UMaine law school grads to help fill the state’s growing need for lawyers

Jessica Currier (left) and Allison Ouellet are returning to their home counties in Maine after graduating from the University of Maine School of Law.
Troy R. Bennett | BDN
Jessica Currier (left) and Allison Ouellet are returning to their home counties in Maine after graduating from the University of Maine School of Law. Buy Photo
By Judy Harrison, BDN Staff
Posted May 17, 2013, at 5:10 p.m.

PORTLAND, Maine — Taylor Kilgore decided she could better advocate for the clients she worked with as an adult mental health case manager if she had a law degree.

Allison Ouellet had never stepped foot in a courtroom until she went to law school while her classmate, Jessica Currier, grew up watching her dad head off to court on most mornings.

Although they chose the law for different reasons, all three women will begin their careers following Saturday’s graduation from the University of Maine School of Law in rural Maine where young lawyers are desperately needed to replace an aging bar.

There are about 3,700 lawyers living and practicing in Maine, with more than 1,000 over the age of 60, Peter Pitegoff, dean of Maine Law, said recently. In the state’s five most rural counties, more than half the attorneys are over 60, he said.

Pitegoff said it is too early to tell if Kilgore, Ouellet and Currier’s taking jobs at small firms outside the state’s major legal centers represents a trend or not, but it does demonstrate a “growing commitment to rural Maine” on the part of recent Maine Law graduates.

It also is a sign of the economic times, according to Clint Boothby, whose firm Boothby Perry LLC, with offices in Norway and Turner, has hired Kilgore, 28, of Auburn.

“There’s been a slow-down for attorneys everywhere because of the times,” Boothby said Friday. “Firms in metropolitan areas are not hiring at the rate they were [prior to 2008]. That has made graduates look around at rural areas, but people with a connection to those areas are more eager to look there.”

Ouellet, 32, grew up in Addison and will work for attorney Jeffrey Lovit of Milbridge.
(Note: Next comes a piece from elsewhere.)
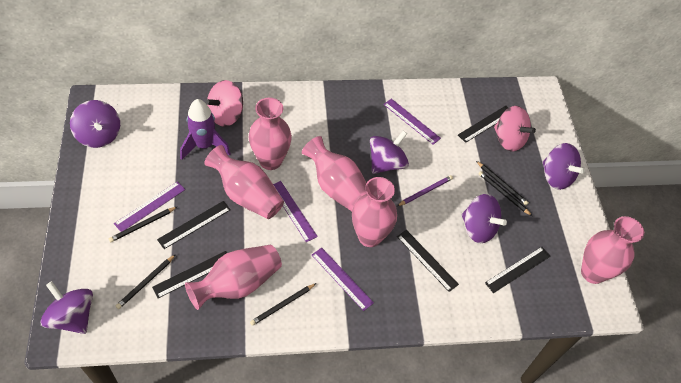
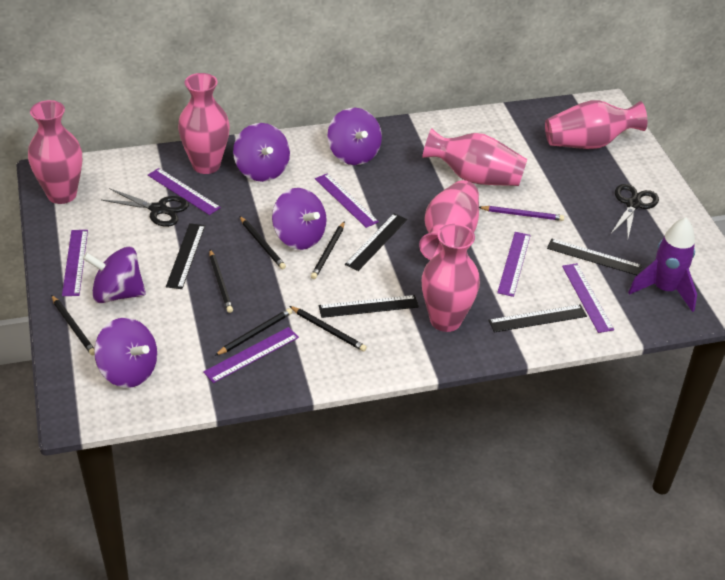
black pencil: 5 -> 6
black scissors: 0 -> 2
pink spinning top: 2 -> 0
purple ruler: 4 -> 6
Currier, 26, will join her father, Richard Currier, at Currier & Trask in Presque Isle.

The Maine Department of Labor projected that there would be a total of 74 openings for lawyers each year between 2010 and 2020. Of those, 54 would be replacement openings and 20 would be new positions. The average hourly wage in 2011 was listed at $49.04 compared to the national hourly wage of $54.21 per hour. The figures do not include self-employed attorneys.
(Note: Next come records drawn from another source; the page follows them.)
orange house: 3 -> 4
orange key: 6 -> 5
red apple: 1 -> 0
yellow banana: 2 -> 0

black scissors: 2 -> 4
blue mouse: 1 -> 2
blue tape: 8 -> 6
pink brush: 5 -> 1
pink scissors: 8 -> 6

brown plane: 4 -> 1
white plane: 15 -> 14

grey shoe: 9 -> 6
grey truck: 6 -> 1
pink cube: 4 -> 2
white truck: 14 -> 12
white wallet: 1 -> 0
This year, there are 97 graduates — 45 men and 52 women — of the UMaine School of Law, many of them are vying for those 74 openings. Fifty-eight of them are from Maine and 39 from out of state.

“We couldn’t be more proud of our graduates this year,” Pitegoff said earlier this month. “They are facing the challenges of the job market with determination, resourcefulness and optimism for the future.”

Hiring in the legal field has not picked up as fast as legal educators had hoped, he said.

Of the 87 students who graduated from Maine Law in 2012, 17 or 19.5 percent had not found a job as of February 2013, according to statistics gathered each year by the American Bar Association. That is nearly twice the national average of 10.6 percent.

“One unique factor for us is that many of our graduates love Maine,” Pitegoff said. “Understandably, they want to stay here. For those who are determined to stay, they recognize that it may take a year or more to find the position they are looking for.”

There are opportunities in rural Maine but most law school graduates who want to practice in those areas have roots there, Richard Currier said Friday.

“I have roots Down East,” Ouellet said. “I also think I have a better chance of making a difference Down East than I would in Portland where I would be one of many, many attorneys. The quality of life is also more appealing for me.”

Lovit said that it is difficult to recruit law school graduates to underserved rural areas.

“It’s not only unattractive to them socially, but it’s also unattractive to them financially for a variety of economic reasons,” he said Friday. “The traditional base for rural practice, which has always been probate and land transfers, is being eroded [due to changing demographics]. It is in my opinion, less and less financially attractive to set up a practice in rural areas.

Students graduate with far more student debt today than than they did when he graduated in the mid-1970s, Lovit said.

Jessica Currier said in deciding to return to Aroostook County, she considered the lower cost of living in a rural part of the state compared to Central or Southern Maine.

“In my opinion there are not as many opportunities to get a job in the Portland area as there are in rural areas,” she said Thursday in an email. “Many of my friends don’t yet have job offers for after graduation. With that said, there are many rural areas that need more attorneys, but they don’t do a good job of enticing or recruiting recent graduates to those areas. Most of the people that I know who have moved, or are planning on moving, to rural communities either grew up in that area or have friends or family in that area.”

The University of Maine School of Law will award 97 J.D. degrees and two post-professional degrees at 10 a.m. Saturday at Merrill Auditorium in Portland. Mara Liasson, an award-winning correspondent for National Public Radio will be the keynote speaker. The L. Kinvin Wroth Award will be presented to John A. Woodcock Jr., chief judge of Maine’s U.S. District Court.